=== TRECHO SELECIONADO ===

A execução do estudante brasileiro Alex Ziole Areco Aquino (14), chocou a fronteira de Mato Grosso do Sul com o Paraguai

 

Mesmo acostumada com a violência produzida pela guerra entre traficantes que disputam à bala o controle do crime organizado, a execução do estudante teria sido filmada pelos integrantes de uma facção criminosa que atua na região. A crueldade acaba sendo uma forma de intimidação aos rivais.

O chamado tribunal do crime paralelo deve ter executado por conta própria inúmeras vítimas.  Investigadores acreditam na existência de um cemitério clandestino na região de fronteira.

A polícia acredita que o grupo seja responsável por outros crimes como o desaparecimento do vendedor de joias Roney Fernandes Romeiro (35), raptado na manha do dia 18 de agosto quando transitava pela Avenida Presidente Vargas a bordo de um veiculo da marca VW-Gol.

===

PARTES DO EXERCÍCIO:
1/ Segundo a notícia sobre a execução do estudante, o que os investigadores acreditam existir na região de fronteira?
2/ Transcreva da notícia sobre a execução do estudante o trecho que começa nas palavras "A execução do estudante brasileiro" e termina depois de "região de fronteira.".
3/ Dê a sequência da notícia sobre a execução do estudante, começando logo após a última frase apresentada.

=== DADOS FORNECIDOS ===

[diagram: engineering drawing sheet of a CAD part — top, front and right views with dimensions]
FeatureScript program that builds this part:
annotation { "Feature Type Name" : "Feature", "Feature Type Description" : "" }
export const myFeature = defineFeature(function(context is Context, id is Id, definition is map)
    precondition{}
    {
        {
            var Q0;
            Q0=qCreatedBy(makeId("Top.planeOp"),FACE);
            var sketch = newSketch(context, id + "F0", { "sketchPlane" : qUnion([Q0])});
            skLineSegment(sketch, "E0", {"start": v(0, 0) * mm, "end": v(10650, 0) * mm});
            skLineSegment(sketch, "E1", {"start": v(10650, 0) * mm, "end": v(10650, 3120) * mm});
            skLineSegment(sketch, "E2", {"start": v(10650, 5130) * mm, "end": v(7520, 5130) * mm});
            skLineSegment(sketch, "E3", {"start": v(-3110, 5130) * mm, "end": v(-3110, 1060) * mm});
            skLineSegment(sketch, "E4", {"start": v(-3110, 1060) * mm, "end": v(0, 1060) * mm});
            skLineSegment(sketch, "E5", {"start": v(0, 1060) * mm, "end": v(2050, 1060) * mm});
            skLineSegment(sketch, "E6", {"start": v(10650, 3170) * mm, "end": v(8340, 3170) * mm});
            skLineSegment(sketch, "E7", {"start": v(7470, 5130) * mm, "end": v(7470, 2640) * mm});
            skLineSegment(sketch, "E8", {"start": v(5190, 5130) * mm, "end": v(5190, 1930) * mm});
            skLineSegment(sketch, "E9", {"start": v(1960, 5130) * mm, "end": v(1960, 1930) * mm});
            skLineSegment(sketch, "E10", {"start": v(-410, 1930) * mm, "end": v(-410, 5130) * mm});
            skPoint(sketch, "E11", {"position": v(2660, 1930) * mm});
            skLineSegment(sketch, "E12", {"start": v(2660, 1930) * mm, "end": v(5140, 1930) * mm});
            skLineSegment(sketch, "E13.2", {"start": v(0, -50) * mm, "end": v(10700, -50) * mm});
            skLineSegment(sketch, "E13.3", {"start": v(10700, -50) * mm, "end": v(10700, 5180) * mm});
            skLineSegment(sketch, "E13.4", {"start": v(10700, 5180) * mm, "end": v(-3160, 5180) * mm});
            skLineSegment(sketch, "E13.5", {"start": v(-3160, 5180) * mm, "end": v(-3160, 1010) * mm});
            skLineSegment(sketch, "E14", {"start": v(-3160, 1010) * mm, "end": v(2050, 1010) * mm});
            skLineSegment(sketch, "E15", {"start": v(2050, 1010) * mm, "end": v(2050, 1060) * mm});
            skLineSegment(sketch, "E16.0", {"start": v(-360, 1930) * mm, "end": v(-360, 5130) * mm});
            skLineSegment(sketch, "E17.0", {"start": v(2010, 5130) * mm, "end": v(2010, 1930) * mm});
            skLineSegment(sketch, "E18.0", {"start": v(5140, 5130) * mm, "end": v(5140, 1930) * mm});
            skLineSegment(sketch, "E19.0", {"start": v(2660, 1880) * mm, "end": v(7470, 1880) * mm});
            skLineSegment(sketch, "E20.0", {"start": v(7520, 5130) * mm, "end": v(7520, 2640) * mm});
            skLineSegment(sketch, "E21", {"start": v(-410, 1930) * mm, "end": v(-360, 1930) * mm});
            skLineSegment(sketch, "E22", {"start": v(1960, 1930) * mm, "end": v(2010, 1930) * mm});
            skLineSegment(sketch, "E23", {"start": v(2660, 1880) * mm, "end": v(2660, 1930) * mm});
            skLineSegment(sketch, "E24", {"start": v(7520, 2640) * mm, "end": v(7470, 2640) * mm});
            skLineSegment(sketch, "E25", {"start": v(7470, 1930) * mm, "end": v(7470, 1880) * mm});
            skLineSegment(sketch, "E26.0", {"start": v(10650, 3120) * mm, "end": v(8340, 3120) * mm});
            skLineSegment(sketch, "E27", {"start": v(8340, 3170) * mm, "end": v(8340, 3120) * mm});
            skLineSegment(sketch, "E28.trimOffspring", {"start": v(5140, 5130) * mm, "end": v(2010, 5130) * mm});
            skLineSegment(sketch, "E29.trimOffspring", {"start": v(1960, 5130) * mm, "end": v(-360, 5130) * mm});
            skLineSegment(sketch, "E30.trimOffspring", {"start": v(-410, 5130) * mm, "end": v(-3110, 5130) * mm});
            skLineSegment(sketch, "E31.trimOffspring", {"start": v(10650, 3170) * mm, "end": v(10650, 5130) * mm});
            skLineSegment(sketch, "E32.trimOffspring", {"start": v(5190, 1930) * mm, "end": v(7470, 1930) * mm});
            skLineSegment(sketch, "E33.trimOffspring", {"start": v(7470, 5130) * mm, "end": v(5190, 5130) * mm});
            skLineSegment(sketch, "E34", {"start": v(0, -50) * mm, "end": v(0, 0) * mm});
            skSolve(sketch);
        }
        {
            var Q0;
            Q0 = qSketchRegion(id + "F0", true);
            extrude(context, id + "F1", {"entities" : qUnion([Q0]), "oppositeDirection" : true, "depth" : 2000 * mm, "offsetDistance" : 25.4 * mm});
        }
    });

===

LISTA DE RESPOSTAS:
1/ Um cemitério clandestino.

2/
A execução do estudante brasileiro Alex Ziole Areco Aquino (14), chocou a fronteira de Mato Grosso do Sul com o Paraguai

 

Mesmo acostumada com a violência produzida pela guerra entre traficantes que disputam à bala o controle do crime organizado, a execução do estudante teria sido filmada pelos integrantes de uma facção criminosa que atua na região. A crueldade acaba sendo uma forma de intimidação aos rivais.

O chamado tribunal do crime paralelo deve ter executado por conta própria inúmeras vítimas.  Investigadores acreditam na existência de um cemitério clandestino na região de fronteira.

3/
A  relato de que os indivíduos estavam em uma caminhonete da marca Toyota, modelo Hilux, sem placas e com fuzis em mãos, desceram e raptaram o vendedor de joias na cidade de Ponta Porã, de onde fugiram em direção a cidade paraguaia de Pedro Juan Caballero

Solidariedade

Em grupos do aplicativo WhatsApp, moradores de Ponta Porã e Pedro Juan Caballero se solidarizam com a mãe de Alex, a ponta-poranense Roselaine Areco. “A dor dessa mãe tem que ser a dor de todos os moradores da fronteira”, comentou uma pessoa após a entrevista chocante de Roselaine à rádio paraguaia Futura FM.

“Destroçada”, como ela mesmo se definiu, Roselaine fez um apelo aos assassinos do filho: “devolvam a cabeça do meu filho”.

Segundo o site Porã News, partes do corpo do adolescente estavam tambor encontrado na última quinta feira de manhã em Ponta Porã.